トランプ米大統領の誕生までは、ツイッターはこれほどまでに影響力をもつツールになる日が来るとはほとんどの人は思っていなかったに違いない。
トランプのツイートは、国内外の一般の民衆はもちろん、世界的な大企業や他国の首脳クラスまでを揺り動かした。当分この勢いが留まる気配はない。
発信内容が全てではないにしてもSNS全般に関しても言えることではあるが、ツイッターには顔が見えない匿名性を利用した「ヘイトスピーチ」の温床という側面があった事実は否めない。
そんな中で、顔を出してヘイトスピーチに用いることもできると国家首脳が自らロールモデルとなり、広く世界に伝えた点、ドナルド・トランプ米国大統領の右に出る人はいるまい。

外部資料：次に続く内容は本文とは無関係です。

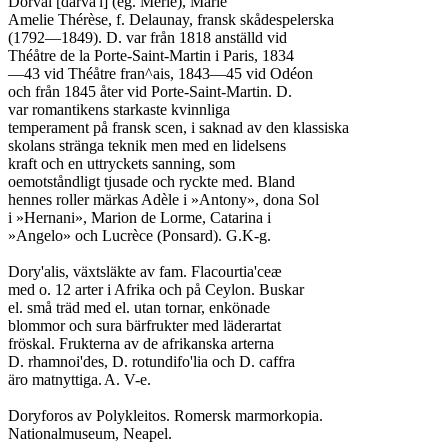
Dorval [dårva'l] (eg. Merle), Marie

Amelie Thérèse, f. Delaunay, fransk skådespelerska

(1792—1849). D. var från 1818 anställd vid

Théåtre de la Porte-Saint-Martin i Paris, 1834

—43 vid Théåtre fran^ais, 1843—45 vid Odéon

och från 1845 åter vid Porte-Saint-Martin. D.

var romantikens starkaste kvinnliga

temperament på fransk scen, i saknad av den klassiska

skolans stränga teknik men med en lidelsens

kraft och en uttryckets sanning, som

oemotståndligt tjusade och ryckte med. Bland

hennes roller märkas Adèle i »Antony», dona Sol

i »Hernani», Marion de Lorme, Catarina i

»Angelo» och Lucrèce (Ponsard). G.K-g.

Dory'alis, växtsläkte av fam. Flacourtia'ceæ

med o. 12 arter i Afrika och på Ceylon. Buskar

el. små träd med el. utan tornar, enkönade

blommor och sura bärfrukter med läderartat

fröskal. Frukterna av de afrikanska arterna

D. rhamnoi'des, D. rotundifo'lia och D. caffra

äro matnyttiga.	A. V-e.

Doryforos av Polykleitos. Romersk marmorkopia.

Nationalmuseum, Neapel.
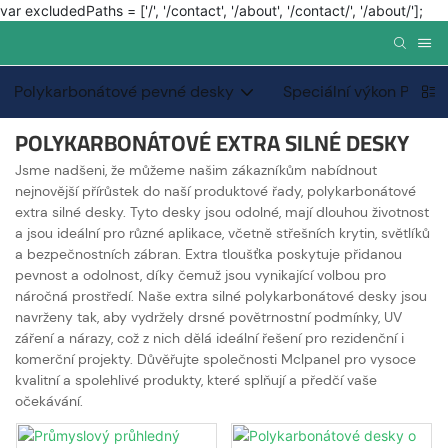
var excludedPaths = ['/', '/contact', '/about', '/contact/', '/about/'];
Polykarbonátové pevné desky
Speciální výkon PC PC
POLYKARBONÁTOVÉ EXTRA SILNÉ DESKY
Jsme nadšeni, že můžeme našim zákazníkům nabídnout
nejnovější přírůstek do naší produktové řady, polykarbonátové
extra silné desky. Tyto desky jsou odolné, mají dlouhou životnost
a jsou ideální pro různé aplikace, včetně střešních krytin, světlíků
a bezpečnostních zábran. Extra tloušťka poskytuje přidanou
pevnost a odolnost, díky čemuž jsou vynikající volbou pro
náročná prostředí. Naše extra silné polykarbonátové desky jsou
navrženy tak, aby vydržely drsné povětrnostní podmínky, UV
záření a nárazy, což z nich dělá ideální řešení pro rezidenční i
komerční projekty. Důvěřujte společnosti Mclpanel pro vysoce
kvalitní a spolehlivé produkty, které splňují a předčí vaše
očekávání.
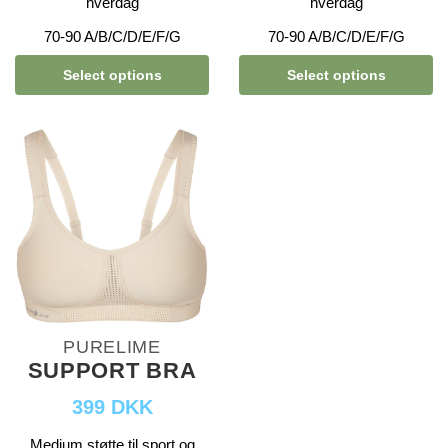
hverdag
hverdag
70-90 A/B/C/D/E/F/G
70-90 A/B/C/D/E/F/G
Select options
Select options
PURELIME
SUPPORT BRA
399 DKK
Medium støtte til sport og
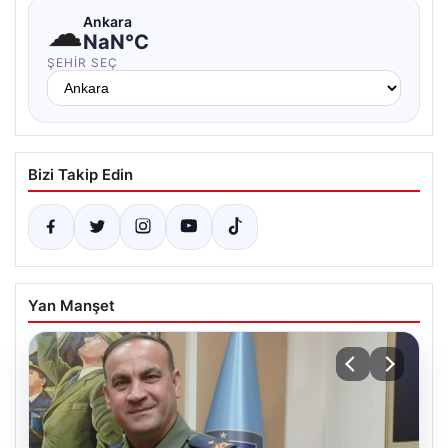
☁
Ankara
NaN°C
ŞEHIR SEÇ
Bizi Takip Edin
Yan Manşet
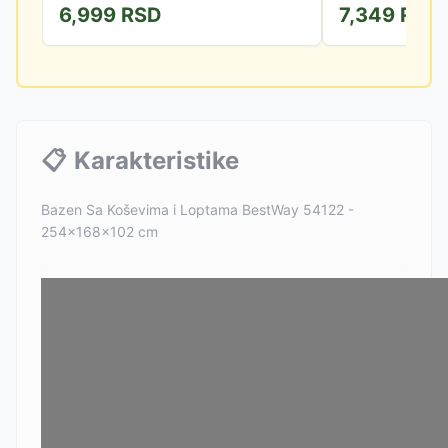
6,999
RSD
7,349
RSD
📋
Karakteristike
Bazen Sa Koševima i Loptama BestWay 54122 -
254x168x102 cm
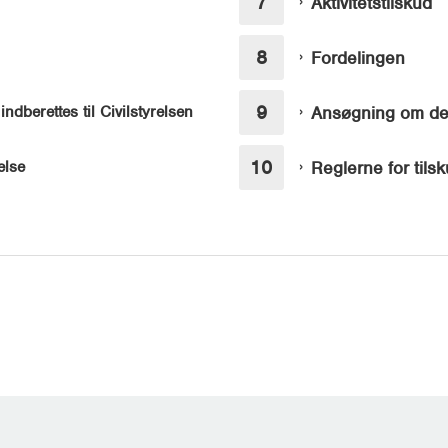
Aktivitetstilskud
Fordelingen
dberettes til Civilstyrelsen
Ansøgning om de 
else
Reglerne for tils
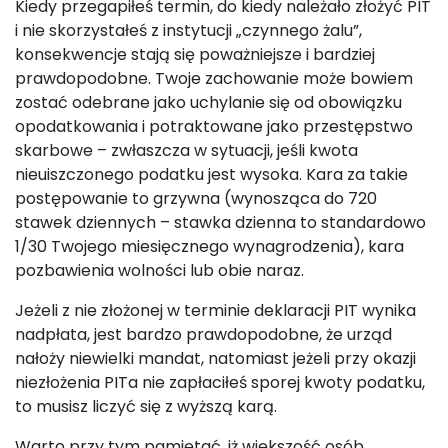
Kiedy przegapiłeś termin, do kiedy należało złożyć PIT
i nie skorzystałeś z instytucji „czynnego żalu”,
konsekwencje stają się poważniejsze i bardziej
prawdopodobne. Twoje zachowanie może bowiem
zostać odebrane jako uchylanie się od obowiązku
opodatkowania i potraktowane jako przestępstwo
skarbowe – zwłaszcza w sytuacji, jeśli kwota
nieuiszczonego podatku jest wysoka. Kara za takie
postępowanie to grzywna (wynosząca do 720
stawek dziennych – stawka dzienna to standardowo
1/30 Twojego miesięcznego wynagrodzenia), kara
pozbawienia wolności lub obie naraz.
Jeżeli z nie złożonej w terminie deklaracji PIT wynika
nadpłata, jest bardzo prawdopodobne, że urząd
nałoży niewielki mandat, natomiast jeżeli przy okazji
niezłożenia PITa nie zapłaciłeś sporej kwoty podatku,
to musisz liczyć się z wyższą karą.
Warto przy tym pamiętać, iż większość osób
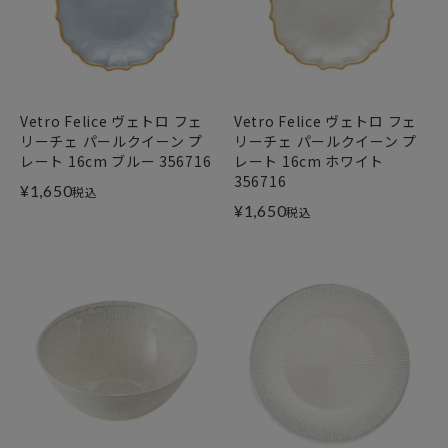
Vetro Felice ヴェトロ フェ
Vetro Felice ヴェトロ フェ
リーチェ パールクイーン プ
リーチェ パールクイーン プ
レート 16cm ブルー 356716
レート 16cm ホワイト
356716
¥
1,650
税込
¥
1,650
税込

ツイッターは、「分断や憎しみ増幅のために使う道具である」という印象は世界中に着実に広まっている。そんな中、ツイッターのその正反対の使い方、つまり越境や連帯を呼びかける国家首脳も現れた。
最も注目を浴びたのは、カナダのトルドー首相のツイッターであろう。
"迫害、テロや戦争から逃げている人々、信仰を関係なく、カナダは、あなたたちを歓迎する。多様性こそが私たちの強みである。#ようこそカナダへ"
「トランプによる難民受け入れの一時停止」を受けて早速上記のようなつぶやき、続けてカナダ空港で低姿勢となり、優しい眼差しで移民の少女と目を合わせた写真をアップした。

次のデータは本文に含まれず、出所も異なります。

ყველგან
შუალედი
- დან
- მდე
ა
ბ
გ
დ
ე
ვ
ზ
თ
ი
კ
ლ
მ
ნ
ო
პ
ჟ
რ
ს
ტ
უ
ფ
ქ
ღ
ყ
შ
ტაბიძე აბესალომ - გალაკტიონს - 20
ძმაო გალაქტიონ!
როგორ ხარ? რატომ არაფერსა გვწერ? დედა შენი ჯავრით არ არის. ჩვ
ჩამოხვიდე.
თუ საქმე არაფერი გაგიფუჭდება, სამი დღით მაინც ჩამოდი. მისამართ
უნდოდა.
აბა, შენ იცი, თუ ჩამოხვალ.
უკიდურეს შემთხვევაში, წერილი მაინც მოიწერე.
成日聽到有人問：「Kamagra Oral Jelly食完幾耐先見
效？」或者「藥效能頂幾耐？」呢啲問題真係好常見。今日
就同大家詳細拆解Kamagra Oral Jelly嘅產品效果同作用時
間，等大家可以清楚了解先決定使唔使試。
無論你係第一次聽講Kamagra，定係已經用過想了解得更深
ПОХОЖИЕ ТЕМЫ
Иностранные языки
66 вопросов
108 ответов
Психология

さらに、ちょうど春節であることに触れて、中国語はもちろん、韓国語や英語など複数言語(多言語)で、「新年おめでとうございます」と国内外に向けて発信した。
ツイッターを活用し、多民族国家の首脳らしい多様性の尊重と国境を超えた連帯のメッセージを発した。
連帯を連想させる国家首脳によるツイートは日本から遠く離れたカナダ辺りの話だけではない。隣国台湾の蔡英文総督もその一人である。春節を迎えるにあたっての祝意を英語と日本語で発信した。

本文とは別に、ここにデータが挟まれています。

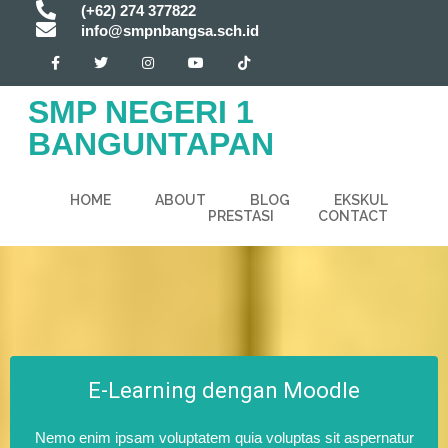
(+62) 274 377822
info@smpnbangsa.sch.id
SMP NEGERI 1
BANGUNTAPAN
HOME
ABOUT
BLOG
EKSKUL
PRESTASI
CONTACT
E-Learning dengan Moodle
Nemo enim ipsam voluptatem quia voluptas sit aspernatur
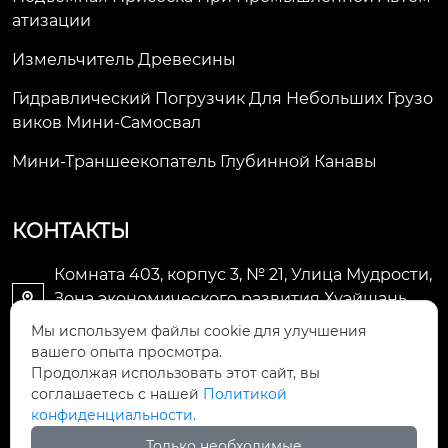
Атизации
Измельчитель Древесины
Гидравлический Погрузчик Для Небольших Грузо
Виков Мини-Самосвал
Мини-Траншеекопатель Глубинной Канавы
КОНТАКТЫ
Комната 403, корпус 3, № 21, Улица Мудрости,
Зона экономического развития Хуэйшань,

город Уси
Мы используем файлы cookie для улучшения
вашего опыта просмотра.
li@futaogroup.com

Продолжая использовать этот сайт, вы
соглашаетесь с нашей
Политикой
конфиденциальности.
+86-13665163520

Только необходимые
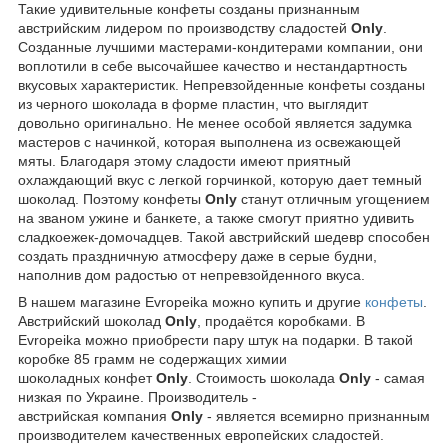
Такие удивительные конфеты созданы признанным
австрийским лидером по производству сладостей
Only
.
Созданные лучшими мастерами-кондитерами компании, они
воплотили в себе высочайшее качество и нестандартность
вкусовых характеристик. Непревзойденные конфеты созданы
из черного шоколада в форме пластин, что выглядит
довольно оригинально. Не менее особой является задумка
мастеров с начинкой, которая выполнена из освежающей
мяты. Благодаря этому сладости имеют приятный
охлаждающий вкус с легкой горчинкой, которую дает темный
шоколад. Поэтому конфеты
Only
станут отличным угощением
на званом ужине и банкете, а также смогут приятно удивить
сладкоежек-домочадцев. Такой австрийский шедевр способен
создать праздничную атмосферу даже в серые будни,
наполнив дом радостью от непревзойденного вкуса.
В нашем магазине Evropeika можно купить и другие
конфеты
.
Австрийский шоколад
Only
, продаётся коробками. В
Evropeika можно приобрести пару штук на подарки. В такой
коробке 85 грамм не содержащих химии
шоколадных конфет
Only
. Стоимость шоколада
Only
- самая
низкая по Украине. Производитель -
австрийская компания
Only
- является всемирно признанным
производителем качественных европейских сладостей.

国家首脳が、「多様性の尊重や国境を越えた連帯」に向けてツイッターを使いはじめた。平和的な関係性の構築に向けた大きな可能性を示唆された。
その点、ドナルド・トランプ米大統領がここに至るにあたって反面教師として果たした役割が極めて大きい。
今後、どこの国であれ、国家首脳が他国の民衆にまでツイッターを通して声をかけ、平和を呼びかけることも出来る、などなどの可能性が膨らむ一方である。
そして、そのような国家首脳の越境に向けたツイートを、万民によってリツイートされることは、新しい時代における最大の安全保障なのではないだろうか。
最後になるが、日本の首脳が「国境を越えた連帯に向けて」どのような言語を用いて、どのようなメッセージをツイートするのかを楽しみにしたい。